Tidmore, however, offered a slightly different perspective on Shere Khan’s alumni community. “I think it’s tough to say because the height of COVID and its disruption of student groups was right before I joined Shere Khan. There were a lot of changes that happened to the group and how it’s run. So I think there’s kind of a natural break in the alumni post- and pre-COVID, because there was less happening during that time.” 

However, Tidmore added that “I think that as we return to a more normal life, more people will be able to strengthen our alumni community.” Similarly, Veciana mentioned how, when she was a sophomore, her friend in Shere Khan was “really afraid that it was going to die out because of COVID.” She worked hard to recruit people to ensure its survival, demonstrating how past and present members have dedicated themselves to keeping Shere Khan strong and alive. 

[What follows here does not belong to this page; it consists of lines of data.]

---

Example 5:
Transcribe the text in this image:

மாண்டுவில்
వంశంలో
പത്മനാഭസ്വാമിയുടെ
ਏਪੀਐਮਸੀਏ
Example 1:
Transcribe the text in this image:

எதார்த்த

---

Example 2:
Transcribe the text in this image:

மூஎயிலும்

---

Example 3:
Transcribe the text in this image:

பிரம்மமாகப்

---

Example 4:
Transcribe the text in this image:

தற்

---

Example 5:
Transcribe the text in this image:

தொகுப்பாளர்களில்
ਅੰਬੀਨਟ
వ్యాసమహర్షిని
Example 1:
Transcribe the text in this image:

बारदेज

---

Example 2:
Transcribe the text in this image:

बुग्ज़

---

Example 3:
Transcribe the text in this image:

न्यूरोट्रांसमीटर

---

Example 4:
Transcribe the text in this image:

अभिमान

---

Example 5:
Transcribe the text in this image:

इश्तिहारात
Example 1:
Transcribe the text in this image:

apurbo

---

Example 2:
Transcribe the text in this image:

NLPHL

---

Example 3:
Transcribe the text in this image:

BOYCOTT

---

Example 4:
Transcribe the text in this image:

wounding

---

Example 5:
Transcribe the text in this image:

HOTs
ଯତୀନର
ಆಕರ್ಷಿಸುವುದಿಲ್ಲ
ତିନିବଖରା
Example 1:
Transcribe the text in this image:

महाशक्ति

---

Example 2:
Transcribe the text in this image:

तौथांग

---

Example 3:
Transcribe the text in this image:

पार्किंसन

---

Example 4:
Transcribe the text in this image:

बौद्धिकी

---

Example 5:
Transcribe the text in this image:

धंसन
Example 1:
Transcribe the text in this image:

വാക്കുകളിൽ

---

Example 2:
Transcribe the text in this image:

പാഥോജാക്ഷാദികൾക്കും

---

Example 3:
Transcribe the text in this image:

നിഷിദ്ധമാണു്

When discussing the audition process for recruiting new members, Veciana said that  “we try to make the audition process fun; we try to make it reflective of who we are as a group. We ask people as soon as they come into the room if they would rather perc or twerk for us, although they are not required to do either … we want to just like people and build community.”

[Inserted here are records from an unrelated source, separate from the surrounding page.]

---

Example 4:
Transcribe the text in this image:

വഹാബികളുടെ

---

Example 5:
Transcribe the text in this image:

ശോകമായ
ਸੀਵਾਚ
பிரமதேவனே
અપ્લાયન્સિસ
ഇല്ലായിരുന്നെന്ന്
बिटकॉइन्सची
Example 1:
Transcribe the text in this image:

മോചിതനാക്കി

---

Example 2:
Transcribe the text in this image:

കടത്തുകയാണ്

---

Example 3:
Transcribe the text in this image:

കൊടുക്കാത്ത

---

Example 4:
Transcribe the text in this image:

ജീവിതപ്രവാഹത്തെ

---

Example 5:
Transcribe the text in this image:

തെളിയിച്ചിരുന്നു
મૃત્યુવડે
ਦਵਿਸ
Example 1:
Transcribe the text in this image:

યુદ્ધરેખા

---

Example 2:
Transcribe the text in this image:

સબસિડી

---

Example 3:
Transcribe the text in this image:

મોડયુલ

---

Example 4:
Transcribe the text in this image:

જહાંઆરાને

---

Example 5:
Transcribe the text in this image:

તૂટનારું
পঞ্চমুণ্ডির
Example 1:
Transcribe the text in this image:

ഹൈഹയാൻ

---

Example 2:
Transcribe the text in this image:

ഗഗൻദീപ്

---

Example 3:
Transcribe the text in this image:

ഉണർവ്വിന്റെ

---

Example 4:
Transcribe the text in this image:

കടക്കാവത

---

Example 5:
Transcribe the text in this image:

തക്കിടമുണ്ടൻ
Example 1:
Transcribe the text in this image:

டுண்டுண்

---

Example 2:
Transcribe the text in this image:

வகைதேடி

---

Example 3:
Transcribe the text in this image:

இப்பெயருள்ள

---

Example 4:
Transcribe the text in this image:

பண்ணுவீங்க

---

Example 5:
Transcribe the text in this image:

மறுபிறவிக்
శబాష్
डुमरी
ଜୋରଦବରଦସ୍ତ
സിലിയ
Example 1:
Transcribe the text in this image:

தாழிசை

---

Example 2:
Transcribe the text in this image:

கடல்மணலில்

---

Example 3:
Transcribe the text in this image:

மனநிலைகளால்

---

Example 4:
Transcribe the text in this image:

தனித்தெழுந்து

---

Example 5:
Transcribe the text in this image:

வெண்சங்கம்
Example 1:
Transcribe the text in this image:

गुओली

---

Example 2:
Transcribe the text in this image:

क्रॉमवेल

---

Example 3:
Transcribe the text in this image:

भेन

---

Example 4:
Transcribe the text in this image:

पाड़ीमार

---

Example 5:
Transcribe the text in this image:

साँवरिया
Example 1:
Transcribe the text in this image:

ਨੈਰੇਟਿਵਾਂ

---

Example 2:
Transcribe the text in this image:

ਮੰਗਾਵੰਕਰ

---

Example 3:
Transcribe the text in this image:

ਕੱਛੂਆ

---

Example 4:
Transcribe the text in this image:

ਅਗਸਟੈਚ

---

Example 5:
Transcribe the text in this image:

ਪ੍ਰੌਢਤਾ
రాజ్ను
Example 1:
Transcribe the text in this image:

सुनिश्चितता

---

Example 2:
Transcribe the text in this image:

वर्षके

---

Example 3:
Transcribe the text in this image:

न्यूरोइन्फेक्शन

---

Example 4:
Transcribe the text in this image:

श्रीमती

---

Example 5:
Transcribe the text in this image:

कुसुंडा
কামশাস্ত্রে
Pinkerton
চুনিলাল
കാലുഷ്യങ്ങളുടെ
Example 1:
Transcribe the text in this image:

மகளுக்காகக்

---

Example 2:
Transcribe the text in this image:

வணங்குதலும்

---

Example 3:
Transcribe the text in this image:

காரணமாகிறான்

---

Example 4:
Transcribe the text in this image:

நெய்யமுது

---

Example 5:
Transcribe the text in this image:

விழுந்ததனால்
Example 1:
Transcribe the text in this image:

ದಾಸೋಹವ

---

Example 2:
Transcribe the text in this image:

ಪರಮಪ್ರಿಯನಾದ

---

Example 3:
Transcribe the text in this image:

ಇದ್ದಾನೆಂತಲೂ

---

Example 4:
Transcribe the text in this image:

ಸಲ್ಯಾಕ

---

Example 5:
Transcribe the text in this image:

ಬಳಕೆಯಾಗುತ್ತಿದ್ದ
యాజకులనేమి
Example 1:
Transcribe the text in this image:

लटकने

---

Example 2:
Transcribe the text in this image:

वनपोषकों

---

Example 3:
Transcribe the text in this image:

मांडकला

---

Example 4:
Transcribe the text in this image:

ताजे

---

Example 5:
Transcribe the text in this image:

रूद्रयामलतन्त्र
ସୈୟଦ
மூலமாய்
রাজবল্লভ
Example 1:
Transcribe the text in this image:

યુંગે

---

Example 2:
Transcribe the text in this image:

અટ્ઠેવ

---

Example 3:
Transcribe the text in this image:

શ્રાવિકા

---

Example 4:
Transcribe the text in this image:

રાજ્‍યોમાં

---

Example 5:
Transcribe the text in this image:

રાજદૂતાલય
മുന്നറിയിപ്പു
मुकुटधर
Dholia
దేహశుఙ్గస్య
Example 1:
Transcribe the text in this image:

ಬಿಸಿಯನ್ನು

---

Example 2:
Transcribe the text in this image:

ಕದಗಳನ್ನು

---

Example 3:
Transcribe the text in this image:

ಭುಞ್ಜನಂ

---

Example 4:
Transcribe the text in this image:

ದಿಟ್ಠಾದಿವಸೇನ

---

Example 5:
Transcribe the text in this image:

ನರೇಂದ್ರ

Slaughter shared this piece of advice: “Just audition. I think auditions can be super intimidating. I was rejected for Shere Khan the first semester and other a capella groups that I tried to audition for, but then the second semester, I just felt more confident. I think rejection is just a part of a lot of things at Princeton. And it just kind of sucks, but it shouldn’t let you be scared.” 

Just knowing members of Shere Khan makes you feel like a part of its community. Going to arch sings transforms into not just appreciating good music, but laughing, having fun, and getting a taste of Shere Khan’s unique energy. 

As George reflected, “I think the core of our group is enjoying each other while singing and making music, and the music is just a conduit for our joy.”